Whoever starts in Week 1, it will mark the first time since the 2005 regular-season finale that Philip Rivers will not be the Chargers' quarterback. Rivers, who started 235 consecutive regular-season and playoff games over the past 14 seasons, signed with Indianapolis after LA went 5-11 last season.
Herbert started 42 games in his four seasons at Oregon, compiling a 29-13 record with 10,541 yards passing and 108 total touchdowns. He passed for 32 touchdowns and six interceptions in 14 games last season, leading the Ducks to the Pac-12 title and a Rose Bowl victory.
Herbert is the fourth Oregon quarterback to go in the top 10 since 1999, but he is hoping to fare better than his predecessors. Akili Smith (1999, No. 3 to Cincinnati), Joey Harrington (2002, No. 3 to Detroit) and Marcus Mariota (2015, No. 2 to Tennessee) have a combined record of 59-97. Mariota was the only one who led his team to a playoff appearance.
The last time the Chargers took a quarterback from Oregon, it worked out pretty well. Dan Fouts, a third-round pick in 1973, led the franchise to four playoff trips and three division titles in a 15-year Hall of Fame career.
Telesco usually stands pat with his picks, but he moved back into the first round to select Oklahoma linebacker Kenneth Murray. The Chargers didn't have a pick on Friday after sending their second- and third-round selections to New England for the 23rd pick on Thursday.
Murray gives the Chargers a solid run stopper with coverage skills, areas their linebackers have struggled with the past couple seasons.
WHO ELSE THEY GOT
The Chargers used two of their four Saturday picks on wide receivers.

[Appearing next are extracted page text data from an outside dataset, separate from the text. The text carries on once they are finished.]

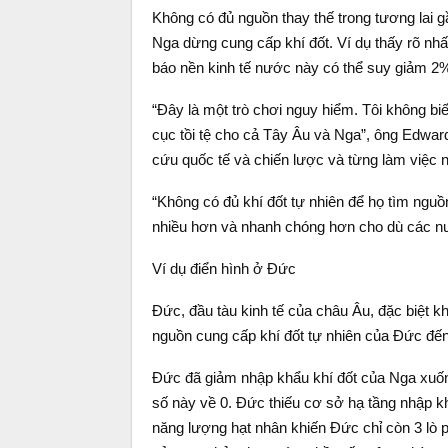
Không có đủ nguồn thay thế trong tương lai g
Nga dừng cung cấp khí đốt. Ví dụ thấy rõ nh
báo nền kinh tế nước này có thể suy giảm 2%
“Đây là một trò chơi nguy hiểm. Tôi không bi
cục tồi tệ cho cả Tây Âu và Nga”, ông Edwar
cứu quốc tế và chiến lược và từng làm việc n
“Không có đủ khí đốt tự nhiên để họ tìm nguồn
nhiều hơn và nhanh chóng hơn cho dù các nư
Ví dụ điển hình ở Đức
Đức, đầu tàu kinh tế của châu Âu, đặc biệt 
nguồn cung cấp khí đốt tự nhiên của Đức đến
Đức đã giảm nhập khẩu khí đốt của Nga xuốn
số này về 0. Đức thiếu cơ sở hạ tầng nhập kh
năng lượng hạt nhân khiến Đức chỉ còn 3 lò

They took Virginia's Joe Reed in the fifth round and Ohio State's K.J. Hill in the seventh.
Reed was the first player in Football Bowl Subdivision history with 2,700-plus career kick return yards and a career kick return average over 28 yards. Hill set the Buckeyes record with 201 receptions in four seasons.
Lynn compared the versatile Reed to two players he used to coach — Joshua Cribbs and Brad Smith.
UCLA running back Joshua Kelley (fourth round) excels in yards after contact and gives the Chargers a between-the-tackles back they needed after Melvin Gordon signed with Denver.
Safety Alohi Gilman (sixth round) is the sixth Notre Dame player selected by Telesco in his eight drafts as Chargers GM.
“In the end on paper I liked the way we came out,” Telesco said. “We had some guys in mind with certain roles and we were able to get them. This team has changed a lot over last year.”
HOW THEY DID
With this year's class having quality quarterbacks at the top, Telesco needed to get one. Taylor is in the final year of his contract and the franchise needs someone to bank on as it moves into a new stadium. The Chargers just hope it was the right choice with Herbert.
“We drafted Justin to be our franchise quarterback but we’re not putting a time frame on him. It might be next year, it might be later this year, it might be immediate,” Lynn said.
They also addressed a major need at linebacker as well as building depth at running back and wide receiver.
Los Angeles' most critical need remains at left tackle. Telesco has mentioned Sam Tevi, Trent Scott and Forrest Lamp as possibilities, but they could use a better option for such an important position.